Kamyab Arya Anthony, Weller Alex, Hulley Kate, Bano Gul
St George's University Hospitals NHS Foundation Trust, London, UK.
Ultrasound. 2024 Jun 23:1742271X241260225. doi: 10.1177/1742271X241260225.
The incidence of thyroid nodules in the general population is around 40%. The British Thyroid Association U-grading has high sensitivity for identifying the common thyroid cancer subtypes (papillary and follicular). However, ultrasound features of the rarer medullary thyroid cancer differ, with lower sensitivity for ultrasound detection.Hereditary medullary thyroid cancer accounts for 25% of cases, forming part of the multiple endocrine neoplasia syndromes (multiple endocrine neoplasia 2) and is associated with RET proto-oncogene mutation, for which gene testing is increasingly available. This study aims to evaluate British Thyroid Association U-grading for thyroid cancer risk stratification in this high-risk population.
This was a retrospective review of four multiple endocrine neoplasia 2 patients referred for thyroid ultrasound. A total of 10 thyroid nodules were graded as part of routine evaluation, taken from an endocrine and genetics tertiary referral centre. Patients with identifiable RET mutation from March 2017 to February 2023 were reviewed.
Six patients had 10 thyroid nodules, of which 8 were graded as U2, 2 graded U3-5 and 8 confirmed as medullary thyroid cancer. However, two patients had no pathology data at the time of writing. For this cohort, U-grading and genetics were discordant, with RET gene testing more effective than ultrasound in cancer detection. All nodules should be considered high risk for medullary thyroid cancer, regardless of U-grade.
Our data demonstrate that British Thyroid Association U-score has limited value for medullary thyroid cancer detection in this high-risk group and cannot be used for risk stratification or surveillance. As a rarer thyroid cancer subtype, medullary thyroid cancer and the high-risk multiple endocrine neoplasia 2 population are under-represented in British Thyroid Association 2014 guidance and deserve consideration in future editions.
普通人群中甲状腺结节的发生率约为40%。英国甲状腺协会的U分级对识别常见的甲状腺癌亚型(乳头状癌和滤泡状癌)具有较高的敏感性。

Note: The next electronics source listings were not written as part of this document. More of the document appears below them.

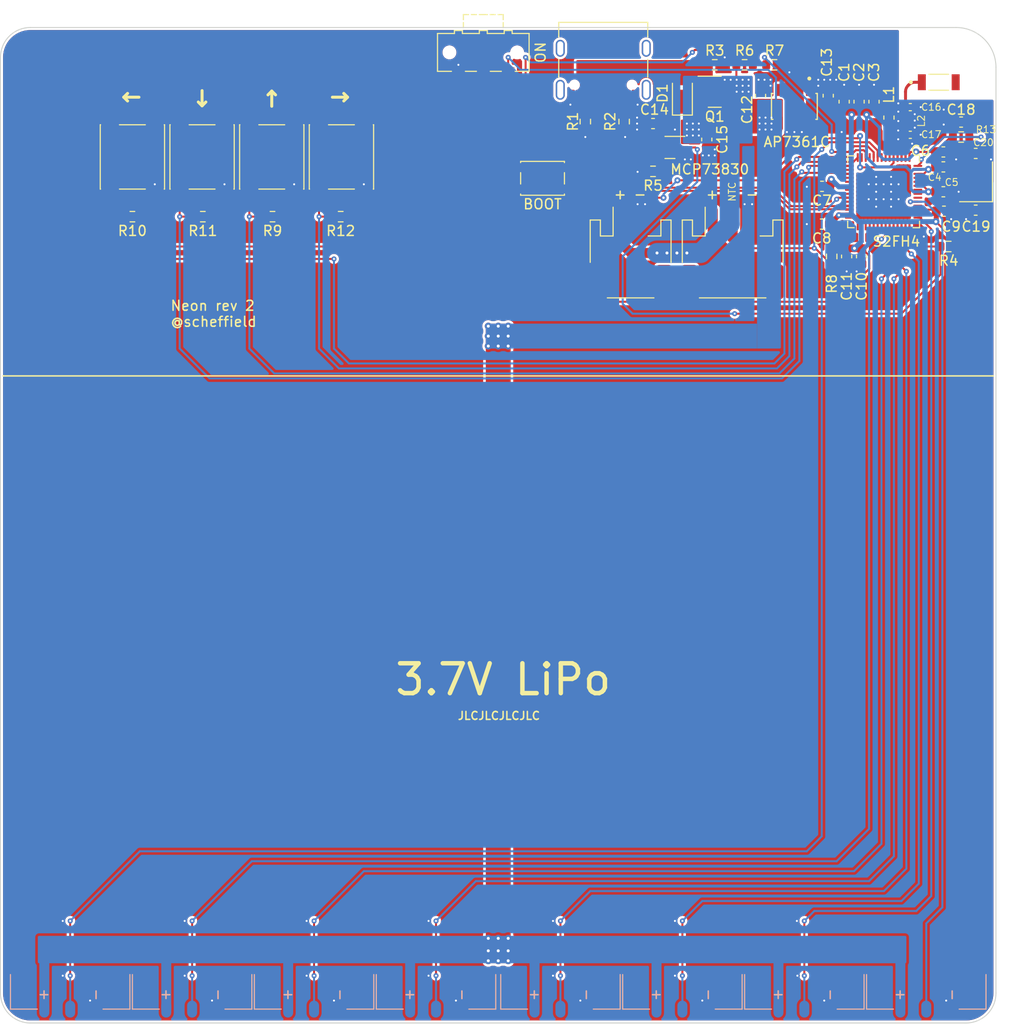
<source format=kicad_pcb>
(kicad_pcb (version 20211014) (generator pcbnew)

  (general
    (thickness 1.6062)
  )

  (paper "A4")
  (layers
    (0 "F.Cu" signal)
    (1 "In1.Cu" power)
    (2 "In2.Cu" power)
    (31 "B.Cu" signal)
    (32 "B.Adhes" user "B.Adhesive")
    (33 "F.Adhes" user "F.Adhesive")
    (34 "B.Paste" user)
    (35 "F.Paste" user)
    (36 "B.SilkS" user "B.Silkscreen")
    (37 "F.SilkS" user "F.Silkscreen")
    (38 "B.Mask" user)
    (39 "F.Mask" user)
    (40 "Dwgs.User" user "User.Drawings")
    (41 "Cmts.User" user "User.Comments")
    (42 "Eco1.User" user "User.Eco1")
    (43 "Eco2.User" user "User.Eco2")
    (44 "Edge.Cuts" user)
    (45 "Margin" user)
    (46 "B.CrtYd" user "B.Courtyard")
    (47 "F.CrtYd" user "F.Courtyard")
    (48 "B.Fab" user)
    (49 "F.Fab" user)
    (50 "User.1" user "Stash")
  )

  (setup
    (stackup
      (layer "F.SilkS" (type "Top Silk Screen") (color "White"))
      (layer "F.Paste" (type "Top Solder Paste"))
      (layer "F.Mask" (type "Top Solder Mask") (color "Black") (thickness 0.01))
      (layer "F.Cu" (type "copper") (thickness 0.035))
      (layer "dielectric 1" (type "prepreg") (thickness 0.2104) (material "FR4") (epsilon_r 4.6) (loss_tangent 0.02))
      (layer "In1.Cu" (type "copper") (thickness 0.0152))
      (layer "dielectric 2" (type "core") (thickness 1.065) (material "FR4") (epsilon_r 4.5) (loss_tangent 0.02))
      (layer "In2.Cu" (type "copper") (thickness 0.0152))
      (layer "dielectric 3" (type "prepreg") (thickness 0.2104) (material "FR4") (epsilon_r 4.6) (loss_tangent 0.02))
      (layer "B.Cu" (type "copper") (thickness 0.035))
      (layer "B.Mask" (type "Bottom Solder Mask") (color "Black") (thickness 0.01))
      (layer "B.Paste" (type "Bottom Solder Paste"))
      (layer "B.SilkS" (type "Bottom Silk Screen") (color "White"))
      (copper_finish "HAL SnPb")
      (dielectric_constraints no)
    )
    (pad_to_mask_clearance 0)
    (pcbplotparams
      (layerselection 0x00010fc_ffffffff)
      (disableapertmacros false)
      (usegerberextensions false)
      (usegerberattributes true)
      (usegerberadvancedattributes true)
      (creategerberjobfile true)
      (svguseinch false)
      (svgprecision 6)
      (excludeedgelayer true)
      (plotframeref false)
      (viasonmask false)
      (mode 1)
      (useauxorigin false)
      (hpglpennumber 1)
      (hpglpenspeed 20)
      (hpglpendiameter 15.000000)
      (dxfpolygonmode true)
      (dxfimperialunits true)
      (dxfusepcbnewfont true)
      (psnegative false)
      (psa4output false)
      (plotreference true)
      (plotvalue true)
      (plotinvisibletext false)
      (sketchpadsonfab false)
      (subtractmaskfromsilk false)
      (outputformat 1)
      (mirror false)
      (drillshape 0)
      (scaleselection 1)
      (outputdirectory "gerber_rev2/")
    )
  )

  (net 0 "")
  (net 1 "+3V3")
  (net 2 "GND")
  (net 3 "VD")
  (net 4 "VBUS")
  (net 5 "+BATT")
  (net 6 "Net-(C16-Pad1)")
  (net 7 "Net-(C17-Pad1)")
  (net 8 "Net-(C18-Pad1)")
  (net 9 "Net-(C19-Pad1)")
  (net 10 "Net-(C20-Pad1)")
  (net 11 "unconnected-(E1-Pad2)")
  (net 12 "Net-(J1-PadB5)")
  (net 13 "/D_CONN+")
  (net 14 "unconnected-(J1-PadA8)")
  (net 15 "Net-(J1-PadA5)")
  (net 16 "unconnected-(J1-PadB8)")
  (net 17 "/D_CONN-")
  (net 18 "/NTC")
  (net 19 "/LED_IO_1")
  (net 20 "/VDD3P3")
  (net 21 "/STAT")
  (net 22 "/V_BAT")
  (net 23 "/B_UP")
  (net 24 "/B_RIGHT")
  (net 25 "/B_DOWN")
  (net 26 "/B_LEFT")
  (net 27 "unconnected-(U2-Pad5)")
  (net 28 "/BOOT")
  (net 29 "unconnected-(U3-Pad6)")
  (net 30 "unconnected-(U3-Pad7)")
  (net 31 "unconnected-(U3-Pad8)")
  (net 32 "/LED_IO_2")
  (net 33 "/LED_IO_3")
  (net 34 "/LED_IO_4")
  (net 35 "/LED_IO_5")
  (net 36 "/LED_IO_6")
  (net 37 "/LED_IO_7")
  (net 38 "/LED_IO_8")
  (net 39 "unconnected-(U3-Pad24)")
  (net 40 "unconnected-(U3-Pad28)")
  (net 41 "unconnected-(U3-Pad29)")
  (net 42 "unconnected-(U3-Pad31)")
  (net 43 "unconnected-(U3-Pad32)")
  (net 44 "unconnected-(U3-Pad33)")
  (net 45 "unconnected-(U3-Pad34)")
  (net 46 "unconnected-(U3-Pad35)")
  (net 47 "unconnected-(U3-Pad36)")
  (net 48 "unconnected-(U3-Pad44)")
  (net 49 "unconnected-(U3-Pad46)")
  (net 50 "unconnected-(U3-Pad48)")
  (net 51 "unconnected-(U3-Pad49)")
  (net 52 "unconnected-(U3-Pad50)")
  (net 53 "unconnected-(U3-Pad55)")
  (net 54 "/EN")
  (net 55 "/PROG")
  (net 56 "unconnected-(U3-Pad16)")
  (net 57 "unconnected-(U3-Pad18)")
  (net 58 "unconnected-(U3-Pad19)")
  (net 59 "unconnected-(U3-Pad21)")
  (net 60 "unconnected-(U3-Pad22)")
  (net 61 "unconnected-(U3-Pad11)")
  (net 62 "unconnected-(U3-Pad13)")
  (net 63 "unconnected-(J1-PadS1)")

  (footprint "footprint:SW_SPDT_CK-JS102011SAQN" (layer "F.Cu") (at 163.75 39.25 180))

  (footprint "footprint:JST_PH_S3B-PH-SM4-TB_1x03-1MP_P2.00mm_Horizontal" (layer "F.Cu") (at 188.8 59.4))

  (footprint "Capacitor_SMD:C_0603_1608Metric" (layer "F.Cu") (at 211.75 46.25 180))

  (footprint "Resistor_SMD:R_0603_1608Metric" (layer "F.Cu") (at 142.575 55.75 180))

  (footprint "Resistor_SMD:R_0603_1608Metric" (layer "F.Cu") (at 211.75 47.75))

  (footprint "Capacitor_SMD:C_0603_1608Metric" (layer "F.Cu") (at 209.965 53.25))

  (footprint "Capacitor_SMD:C_0603_1608Metric" (layer "F.Cu") (at 180.8 46.4 180))

  (footprint "Capacitor_SMD:C_0603_1608Metric" (layer "F.Cu") (at 213.215 49.4))

  (footprint "Capacitor_SMD:C_0603_1608Metric" (layer "F.Cu") (at 209.965 49.25))

  (footprint "footprint:JST_PH_S2B-PH-SM4-TB_1x02-1MP_P2.00mm_Horizontal" (layer "F.Cu") (at 178.55 59.4))

  (footprint "Capacitor_SMD:C_0603_1608Metric" (layer "F.Cu") (at 198.4 43.6 -90))

  (footprint "Package_TO_SOT_SMD:SOT-23" (layer "F.Cu") (at 187 43.2))

  (footprint "footprint:SW_SPST_PTS815" (layer "F.Cu") (at 169.7 51.9))

  (footprint "Resistor_SMD:R_0603_1608Metric" (layer "F.Cu") (at 193 40.5))

  (footprint "Inductor_SMD:L_0402_1005Metric" (layer "F.Cu") (at 206.165 46.14 -90))

  (footprint "Resistor_SMD:R_0603_1608Metric" (layer "F.Cu") (at 149.425 55.75 180))

  (footprint "Resistor_SMD:R_0603_1608Metric" (layer "F.Cu") (at 198.75 59.75 -90))

  (footprint "Button_Switch_SMD:SW_SPST_PTS645" (layer "F.Cu") (at 128.5 49.75 90))

  (footprint "Button_Switch_SMD:SW_SPST_PTS645" (layer "F.Cu") (at 149.5 49.75 90))

  (footprint "Button_Switch_SMD:SW_SPST_PTS645" (layer "F.Cu") (at 142.5 49.75 90))

  (footprint "Resistor_SMD:R_0603_1608Metric" (layer "F.Cu") (at 180.8 51.2 180))

  (footprint "Capacitor_SMD:C_0603_1608Metric" (layer "F.Cu") (at 186.2 48 -90))

  (footprint "Capacitor_SMD:C_0603_1608Metric" (layer "F.Cu") (at 191.6 43.6 -90))

  (footprint "Resistor_SMD:R_0603_1608Metric" (layer "F.Cu") (at 210.5 58.75 180))

  (footprint "Resistor_SMD:R_0603_1608Metric" (layer "F.Cu") (at 187 40.5))

  (footprint "Capacitor_SMD:C_0603_1608Metric" (layer "F.Cu") (at 209.965 50.75))

  (footprint "Diode_SMD:D_PowerDI-123" (layer "F.Cu") (at 183.75 43.35 90))

  (footprint "Capacitor_SMD:C_0603_1608Metric" (layer "F.Cu") (at 200.25 59.75 -90))

  (footprint "Capacitor_SMD:C_0603_1608Metric" (layer "F.Cu") (at 201.75 59.75 -90))

  (footprint "Capacitor_SMD:C_0402_1005Metric" (layer "F.Cu") (at 206.645 44.75))

  (footprint "Capacitor_SMD:C_0603_1608Metric" (layer "F.Cu") (at 197.775 52.705 180))

  (footprint "Capacitor_SMD:C_0402_1005Metric" (layer "F.Cu") (at 206.645 47.53))

  (footprint "Resistor_SMD:R_0603_1608Metric" (layer "F.Cu") (at 190 40.5))

  (footprint "footprint:XDCR_2450AT18B100E" (layer "F.Cu") (at 209.5 42.25))

  (footprint "Capacitor_SMD:C_0603_1608Metric" (layer "F.Cu") (at 203 44.2 90))

  (footprint "Capacitor_SMD:C_0603_1608Metric" (layer "F.Cu") (at 197.75 56.5 180))

  (footprint "footprint:Crystal_SMD_3225-4Pin_3.2x2.5mm" (layer "F.Cu") (at 213.25 52.25 90))

  (footprint "footprint:USB_C_Receptacle_Palconn_UTC16-G" (layer "F.Cu") (at 175.8 41.075 180))

  (footprint "Resistor_SMD:R_0603_1608Metric" (layer "F.Cu") (at 135.575 55.75 180))

  (footprint "Capacitor_SMD:C_0603_1608Metric" (layer "F.Cu") (at 200 44.2 90))

  (footprint "Capacitor_SMD:C_0603_1608Metric" (layer "F.Cu") (at 213.215 55.1 180))

  (footprint "Resistor_SMD:R_0603_1608Metric" (layer "F.Cu") (at 177.9 46.2 -90))

  (footprint "footprint:ESP32-S2" (layer "F.Cu") (at 203.965 53.25 -90))

  (footprint "Capacitor_SMD:C_0603_1608Metric" (layer "F.Cu") (at 201.5 44.2 90))

  (footprint "Resistor_SMD:R_0603_1608Metric" (layer "F.Cu") (at 128.5 55.75 180))

  (footprint "Resistor_SMD:R_0603_1608Metric" (layer "F.Cu") (at 174 46.2 -90))

  (footprint "Capacitor_SMD:C_0603_1608Metric" (layer "F.Cu") (at 210.025 55.205))

  (footprint "Inductor_SMD:L_0603_1608Metric" (layer "F.Cu") (at 204.5 45.8 -90))

  (footprint "Button_Switch_SMD:SW_SPST_PTS645" (layer "F.Cu") (at 135.5 49.75 90))

  (footprint "footprint:TDFN-6-1EP_2x2mm_P0.5mm_EP0.6x1.6mm" (layer "F.Cu")
    (tedit 63B50619) (tstamp fef18650-dd11-4c05-9f58-3ffa4be45c86)
    (at 183 48.8 180)
    (descr "TDFN, 6 Pin (http://www.nve.com/Downloads/ab3.pdf), generated with kicad-footprint-generator ipc_noLead_generator.py")
    (tags "TDFN NoLead")
    (property "Sheetfile" "neon_rev1.kicad_sch")
    (property "Sheetname" "")
    (property "Stash" "14")
    (path "/484eed14-51e7-416f-a811-88d0496999e2")
    (attr smd)
    (fp_text reference "U2" (at 0 -1.95 180) (layer "F.SilkS") hide
      (effects (font (size 1 1) (thickness 0.15)))
      (tstamp 5515c735-5cb5-48e5-bfca-e781b067d2d6)
    )
    (fp_text value "MCP73830" (at 0 1.95 180) (layer "F.Fab")
      (effects (font (size 1 1) (thickness 0.15)))
      (tstamp 13e8e380-bb40-46bc-912c-5187318727c6)
    )
    (fp_text user "${REFERENCE}" (at 0 0 180) (layer "F.Fab")
      (effects (font (size 0.5 0.5) (thickness 0.08)))
      (tstamp 8bf413b6-9d55-401c-be8b-c84fc1805ca1)
    )
    (fp_line (start 0 -1.11) (end 1 -1.11) (layer "F.SilkS") (width 0.12) (tstamp 2f5793a4-784d-4354-a923-086ce6f236aa))
    (fp_line (start -1 1.11) (end 1 1.11) (layer "F.SilkS") (width 0.12) (tstamp 86dfd5a1-83d6-4977-9556-e33d15d5258d))
    (fp_line (start -1.62 1.25) (end 1.62 1.25) (layer "F.CrtYd") (width 0.05) (tstamp 1075c308-b5bb-44bc-847a-178364e5c8cd))
    (fp_line (start 1.62 -1.25) (end -1.62 -1.25) (layer "F.CrtYd") (width 0.05) (tstamp 491cad57-fe8f-4786-8fc0-ea2136645ee9))
    (fp_line (start 1.62 1.25) (end 1.62 -1.25) (layer "F.CrtYd") (width 0.05) (tstamp 85d0dca1-ff25-4e6a-8c7c-3775cfe49a50))
    (fp_line (start -1.62 -1.25) (end -1.62 1.25) (layer "F.CrtYd") (width 0.05) (tstamp b8236fc3-977f-45de-9246-e67ac8dbea3e))
    (fp_line (start -0.5 -1) (end 1 -1) (layer "F.Fab") (width 0.1) (tstamp 0ec7133e-8c30-425e-8403-04abe0096bde))
    (fp_line (start 1 -1) (end 1 1) (layer "F.Fab") (width 0.1) (tstamp 3518ac00-2f60-497f-8308-410458bf3d8a))
    (fp_line (start -1 1) (end -1 -0.5) (layer "F.Fab") (width 0.1) (tstamp 8804ac3b-c636-4dd9-97bf-f0c4cc720a24))
    (fp_line (start 1 1) (end 
... [963639 chars truncated]
</source>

然而,较罕见的甲状腺髓样癌的超声特征有所不同,超声检测的敏感性较低。遗传性甲状腺髓样癌占病例的25%,是多发性内分泌肿瘤综合征(多发性内分泌肿瘤2型)的一部分,与RET原癌基因突变相关,针对该突变的基因检测越来越普及。本研究旨在评估英国甲状腺协会U分级在这一高危人群中对甲状腺癌风险分层的作用。
这是一项对4例因甲状腺超声检查而转诊的多发性内分泌肿瘤2型患者的回顾性研究。作为常规评估的一部分,共对10个甲状腺结节进行了分级,这些结节来自一家内分泌与遗传学三级转诊中心。对2017年3月至2023年2月期间可识别出RET突变的患者进行了回顾。
6例患者有10个甲状腺结节,其中8个被分级为U2,2个分级为U3 - 5,8个被确诊为甲状腺髓样癌。然而,有2例患者在撰写本文时没有病理数据。对于该队列,U分级与基因检测结果不一致,在癌症检测方面RET基因检测比超声更有效。无论U分级如何,所有结节都应被视为甲状腺髓样癌的高危结节。
我们的数据表明,英国甲状腺协会的U评分在这一高危组中对甲状腺髓样癌检测的价值有限,不能用于风险分层或监测。作为一种较罕见的甲状腺癌亚型,甲状腺髓样癌和高危的多发性内分泌肿瘤2型人群在英国甲状腺协会2014年指南中的代表性不足,值得在未来版本中予以考虑。